Behavior of a network of neurons is closely linked to the properties of individual neurons and synaptic coupling. Connecting model neurons with inhibitory synapses can cause synchrony or anti-synchrony. A number of studies have attempted to explain what causes these two distinct firing modes, but a consensus has not been reached. Separate model parameters have been shown to change a network's firing pattern, but a complete picture of what causes anti-synchrony is lacking. In this thesis we present a general method for determining if a network of two identical cells can fire synchronously and anti-synchronously. Our results give a complete description of how a number of parameters affect anti-synchronous firing and create a framework for understanding many previously published studies. We develop an augmented spike-time-response (STR) method in which the delay of inhibitory perturbations on the timing of subsequent spikes is used to predict stable firing patterns in interneuron networks. A novel way of relating the shape of the spike time response curve (STRC) to the anti-synchronous firing pattern allows us to find a simple criterion for stable anti-synchrony. The criterion allows us to characterize how individual model parameters and combinations of different parameters affect anti-synchronous firing. Predictions from our augmented spike time response method are verified by using network simulations.

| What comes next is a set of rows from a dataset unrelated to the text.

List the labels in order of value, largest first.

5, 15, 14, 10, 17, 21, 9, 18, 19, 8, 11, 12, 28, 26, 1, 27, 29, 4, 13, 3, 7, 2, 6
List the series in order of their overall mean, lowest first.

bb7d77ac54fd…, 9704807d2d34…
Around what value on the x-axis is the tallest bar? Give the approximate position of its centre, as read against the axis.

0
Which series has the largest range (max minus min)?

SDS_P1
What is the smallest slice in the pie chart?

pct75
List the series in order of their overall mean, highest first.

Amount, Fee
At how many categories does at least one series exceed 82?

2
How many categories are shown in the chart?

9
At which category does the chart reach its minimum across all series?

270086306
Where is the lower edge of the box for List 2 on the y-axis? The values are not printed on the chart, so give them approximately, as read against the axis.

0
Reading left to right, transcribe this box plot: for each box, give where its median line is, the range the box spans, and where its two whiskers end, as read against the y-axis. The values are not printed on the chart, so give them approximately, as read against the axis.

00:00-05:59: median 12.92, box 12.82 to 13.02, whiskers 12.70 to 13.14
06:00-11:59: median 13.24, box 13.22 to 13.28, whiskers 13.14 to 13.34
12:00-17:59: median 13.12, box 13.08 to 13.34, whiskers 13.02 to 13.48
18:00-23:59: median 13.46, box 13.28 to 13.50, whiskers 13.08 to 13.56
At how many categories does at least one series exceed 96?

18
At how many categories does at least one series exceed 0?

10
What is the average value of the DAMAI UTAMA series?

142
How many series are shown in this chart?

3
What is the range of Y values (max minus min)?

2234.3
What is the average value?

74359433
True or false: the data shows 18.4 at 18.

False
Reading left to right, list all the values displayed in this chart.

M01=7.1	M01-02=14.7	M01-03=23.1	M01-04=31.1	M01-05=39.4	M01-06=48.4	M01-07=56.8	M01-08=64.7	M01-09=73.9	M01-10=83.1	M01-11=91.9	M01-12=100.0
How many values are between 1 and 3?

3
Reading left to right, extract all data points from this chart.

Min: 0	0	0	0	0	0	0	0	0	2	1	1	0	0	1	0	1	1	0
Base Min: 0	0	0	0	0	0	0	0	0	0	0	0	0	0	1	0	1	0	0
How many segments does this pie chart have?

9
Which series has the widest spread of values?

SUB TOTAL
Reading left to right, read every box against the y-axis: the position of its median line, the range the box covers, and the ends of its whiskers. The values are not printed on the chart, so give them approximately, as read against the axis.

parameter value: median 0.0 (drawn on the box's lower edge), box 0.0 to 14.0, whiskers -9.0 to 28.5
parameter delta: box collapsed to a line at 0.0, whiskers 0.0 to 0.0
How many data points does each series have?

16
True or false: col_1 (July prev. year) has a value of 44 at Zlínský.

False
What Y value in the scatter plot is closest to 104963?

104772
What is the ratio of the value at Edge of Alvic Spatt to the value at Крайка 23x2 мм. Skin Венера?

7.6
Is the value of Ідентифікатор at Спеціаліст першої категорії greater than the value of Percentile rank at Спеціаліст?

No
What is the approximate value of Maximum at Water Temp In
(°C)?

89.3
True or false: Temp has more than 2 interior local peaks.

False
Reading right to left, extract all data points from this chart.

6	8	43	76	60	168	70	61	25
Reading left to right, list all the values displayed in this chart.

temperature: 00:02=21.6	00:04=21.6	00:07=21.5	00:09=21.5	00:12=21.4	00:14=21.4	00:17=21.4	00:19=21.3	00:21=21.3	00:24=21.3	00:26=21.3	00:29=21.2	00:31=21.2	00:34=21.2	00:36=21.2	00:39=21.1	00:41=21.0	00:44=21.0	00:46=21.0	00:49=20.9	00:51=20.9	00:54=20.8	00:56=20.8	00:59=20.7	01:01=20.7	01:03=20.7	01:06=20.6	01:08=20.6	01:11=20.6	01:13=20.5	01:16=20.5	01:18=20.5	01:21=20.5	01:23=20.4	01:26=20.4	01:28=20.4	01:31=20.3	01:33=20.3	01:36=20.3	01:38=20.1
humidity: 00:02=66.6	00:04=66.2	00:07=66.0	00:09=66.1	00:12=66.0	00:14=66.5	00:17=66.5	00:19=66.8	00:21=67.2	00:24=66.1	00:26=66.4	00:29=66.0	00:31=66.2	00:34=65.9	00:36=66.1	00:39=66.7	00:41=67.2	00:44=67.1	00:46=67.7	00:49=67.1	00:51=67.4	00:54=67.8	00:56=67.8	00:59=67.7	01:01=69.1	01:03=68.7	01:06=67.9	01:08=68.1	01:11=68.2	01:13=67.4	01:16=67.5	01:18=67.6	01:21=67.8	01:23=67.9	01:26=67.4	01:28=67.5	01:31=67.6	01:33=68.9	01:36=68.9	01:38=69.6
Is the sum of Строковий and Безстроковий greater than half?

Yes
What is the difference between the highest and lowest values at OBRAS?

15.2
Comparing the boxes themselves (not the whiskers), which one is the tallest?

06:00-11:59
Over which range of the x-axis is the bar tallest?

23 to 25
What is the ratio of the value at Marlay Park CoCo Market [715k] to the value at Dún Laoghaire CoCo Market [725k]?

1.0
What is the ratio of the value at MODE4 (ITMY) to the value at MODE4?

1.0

Determining when a two Hodgkin-Huxley cell network can be entrained by oscillating input (with amplitude D and frequency f) has not been studied in detail. We propose a method using a single cell oscillator with instantaneous self-inhibition to determine ( f,D)values that can entrain the network in synchrony (P ^s) and a different single cell oscillator with delayed self-inhibition to designate (f,D)-values that enable anti-synchronous entrainment (P^a). P^s and P^s reveal (f,D)-values where a two cell network receiving oscillatory input displays robust synchrony ((f,D) ∈ P^s\ P^a) and distinct (f,D)-values where a two cell network receiving oscillatory input displays robust anti-synchrony ((f,D) ∈ P^a\ P^s) When (f,D) ∈ P ^a ∩ P_s the two cell network can display both long lasting synchronous firing and long lasting anti-synchronous firing. The network has different output frequency and power for the two distinct firing patterns, illustrating that a single ( f,D)-pair can lead to different network outputs.